During the incidents Buildkite engineers were automatically paged to respond and investigate. Overall high load and lock contention on our largest database were identified, but without a single clear cause. Multiple mitigations were applied. A recent table partitioning change was reverted in case that was a factor. Low-priority asynchronous work was paused to shed load. Traffic from bots crawling public pipelines was identified as contributing to load and was rate limited. Other mitigations to shed load were prepared but the incidents subsided before they were required.
After the incidents, our engineering team swarmed on further investigation and mitigation. Our main primary and replica databases were upgraded to machines with 33% more CPUs & RAM with higher IO and memory bandwidth. Our application layer was upgraded to 90% more CPU cores to reduce thread preemption contributing to database lock contention. Substantial read load was shifted from the primary database to a replica.
We also worked closely with our vendor to analyze the performance anomaly, and assess the impact of the partitioning change that had been in place these two nights. The increased lock contention observed on the database was consistent with the extra index locking required by attaching that partition. We believe this partitioning change, combined with overall high load, was a significant factor in the degraded performance.
Tactically, in the short to medium term, based on the vastly improved metrics collected during peak periods since the incidents, we’re confident this combination of upgrades and mitigations will prevent the issue from happening again. We will be closely monitoring the situation. In this 14 day graph, you can see the historic level of lock contention during the week prior to the incidents, as well as the very significant decrease in lock contention as a result of the mitigations after August 17th.

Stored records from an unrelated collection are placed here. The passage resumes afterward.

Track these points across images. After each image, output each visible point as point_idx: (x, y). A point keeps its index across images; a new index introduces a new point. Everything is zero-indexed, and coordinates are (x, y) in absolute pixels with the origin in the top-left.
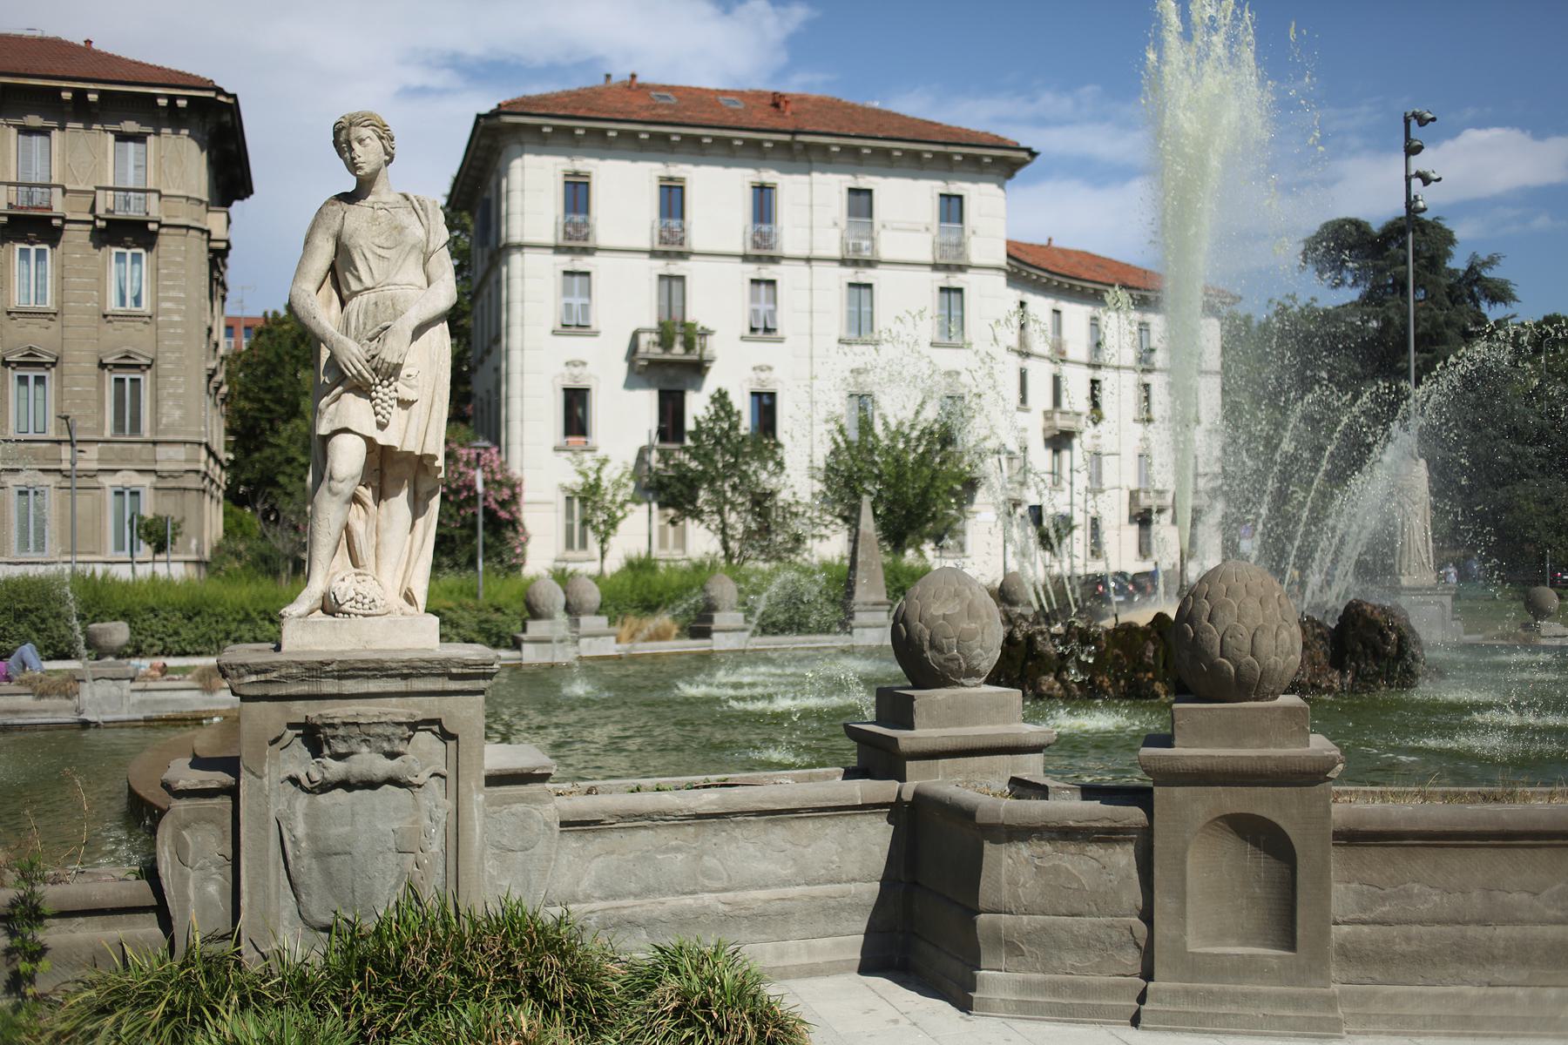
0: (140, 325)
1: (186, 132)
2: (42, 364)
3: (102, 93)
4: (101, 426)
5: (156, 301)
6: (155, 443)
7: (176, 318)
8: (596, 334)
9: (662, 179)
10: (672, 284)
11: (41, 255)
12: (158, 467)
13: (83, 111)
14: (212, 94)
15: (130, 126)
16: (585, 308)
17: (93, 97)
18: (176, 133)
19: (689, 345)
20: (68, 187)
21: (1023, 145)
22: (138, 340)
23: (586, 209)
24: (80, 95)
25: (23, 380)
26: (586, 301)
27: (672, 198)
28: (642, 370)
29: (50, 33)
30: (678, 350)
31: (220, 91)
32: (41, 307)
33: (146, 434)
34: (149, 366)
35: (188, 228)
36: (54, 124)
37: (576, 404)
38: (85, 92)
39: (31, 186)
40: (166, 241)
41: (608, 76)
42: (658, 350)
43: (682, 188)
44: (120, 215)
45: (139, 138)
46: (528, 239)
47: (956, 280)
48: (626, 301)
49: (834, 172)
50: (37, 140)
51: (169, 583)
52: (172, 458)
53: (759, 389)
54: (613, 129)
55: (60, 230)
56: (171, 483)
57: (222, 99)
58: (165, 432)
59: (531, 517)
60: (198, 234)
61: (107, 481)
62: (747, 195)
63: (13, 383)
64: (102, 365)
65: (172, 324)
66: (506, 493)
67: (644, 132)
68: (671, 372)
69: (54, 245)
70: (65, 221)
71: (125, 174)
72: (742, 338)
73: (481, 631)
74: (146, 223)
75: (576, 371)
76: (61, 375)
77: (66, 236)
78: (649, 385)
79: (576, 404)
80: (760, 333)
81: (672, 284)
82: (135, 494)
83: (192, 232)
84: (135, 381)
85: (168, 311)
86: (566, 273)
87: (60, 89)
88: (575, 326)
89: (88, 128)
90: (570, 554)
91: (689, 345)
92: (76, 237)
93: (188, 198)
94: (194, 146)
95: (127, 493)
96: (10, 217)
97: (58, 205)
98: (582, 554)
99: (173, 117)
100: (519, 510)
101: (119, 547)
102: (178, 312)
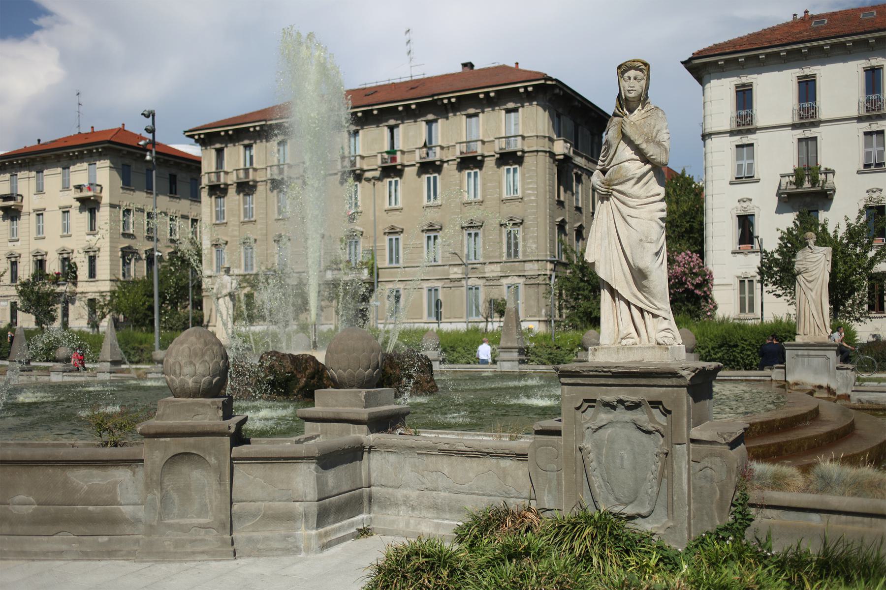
0: (517, 203)
1: (535, 103)
2: (435, 230)
3: (457, 97)
4: (501, 256)
5: (523, 192)
6: (524, 261)
7: (533, 198)
8: (758, 181)
9: (737, 87)
10: (808, 145)
11: (515, 170)
12: (526, 274)
13: (490, 102)
14: (543, 82)
15: (511, 105)
16: (750, 166)
17: (492, 94)
18: (531, 104)
19: (814, 181)
20: (525, 135)
21: (554, 77)
22: (515, 210)
23: (750, 106)
24: (487, 94)
25: (470, 234)
26: (750, 161)
27: (807, 89)
28: (787, 200)
29: (501, 64)
30: (807, 185)
31: (550, 79)
32: (397, 207)
33: (521, 258)
34: (521, 223)
35: (537, 151)
36: (479, 111)
37: (746, 223)
38: (489, 92)
39: (508, 137)
40: (528, 160)
41: (39, 141)
42: (794, 187)
43: (815, 80)
44: (507, 150)
45: (515, 110)
46: (714, 129)
47: (746, 140)
48: (777, 157)
49: (725, 77)
50: (474, 119)
51: (457, 332)
52: (531, 269)
53: (742, 213)
54: (762, 54)
55: (522, 157)
56: (532, 281)
57: (549, 82)
58: (528, 256)
59: (717, 294)
60: (543, 154)
61: (504, 281)
62: (862, 75)
63: (466, 237)
64: (463, 228)
65: (531, 201)
66: (699, 280)
67: (762, 54)
68: (808, 199)
69: (439, 174)
70: (523, 152)
71: (510, 130)
72: (859, 172)
73: (549, 359)
74: (515, 152)
75: (745, 205)
76: (524, 228)
77: (486, 164)
78: (792, 210)
79: (746, 223)
80: (873, 167)
81: (808, 145)
82: (436, 290)
83: (540, 153)
84: (397, 239)
85: (529, 195)
86: (737, 146)
87: (478, 94)
88: (744, 177)
89: (493, 110)
90: (743, 316)
91: (814, 181)
92: (490, 163)
93: (537, 136)
94: (540, 109)
95: (746, 281)
96: (461, 158)
97: (479, 149)
98: (751, 316)
99: (528, 97)
100: (710, 290)
101: (430, 315)
102: (533, 195)
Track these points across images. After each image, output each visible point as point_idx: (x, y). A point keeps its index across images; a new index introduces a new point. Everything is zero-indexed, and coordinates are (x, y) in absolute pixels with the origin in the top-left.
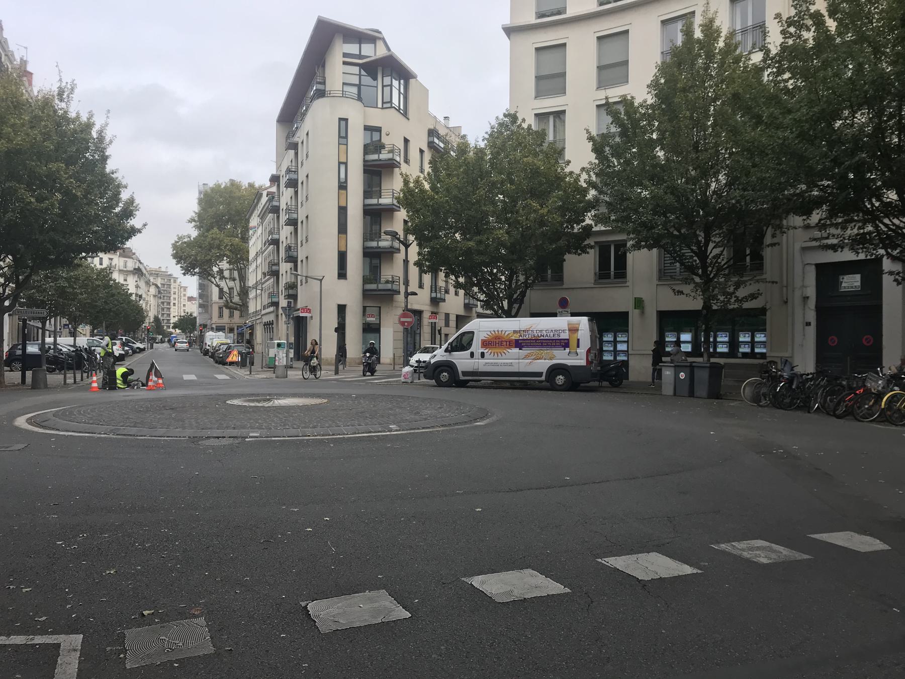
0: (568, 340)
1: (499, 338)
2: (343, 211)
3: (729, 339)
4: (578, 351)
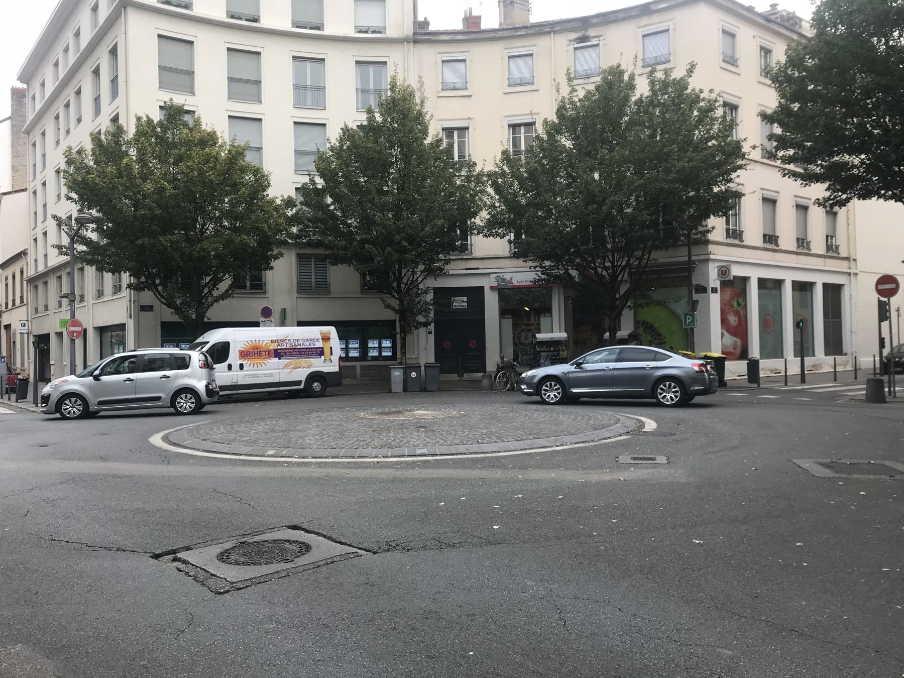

Strategically, our engineering teams have been working hard on multiple streams of work towards a scalable sharded database architecture. We have now completed the application changes necessary to seamlessly support multiple database shards, launched a second (empty) database shard, and have been adding new signups onto this second shard for the past few weeks. Our current goal is around migrating existing customers from the original database shard to new destination shards. We are developing migration strategies with the goal of minimizing any customer disruption, and plan to discuss these with you soon.
Once we have spread our customers across the new database shards, we will see much improved performance and reliability, as by eliminating these database bottlenecks, we will have no other architectural issues in the way of scaling Buildkite with customer demand.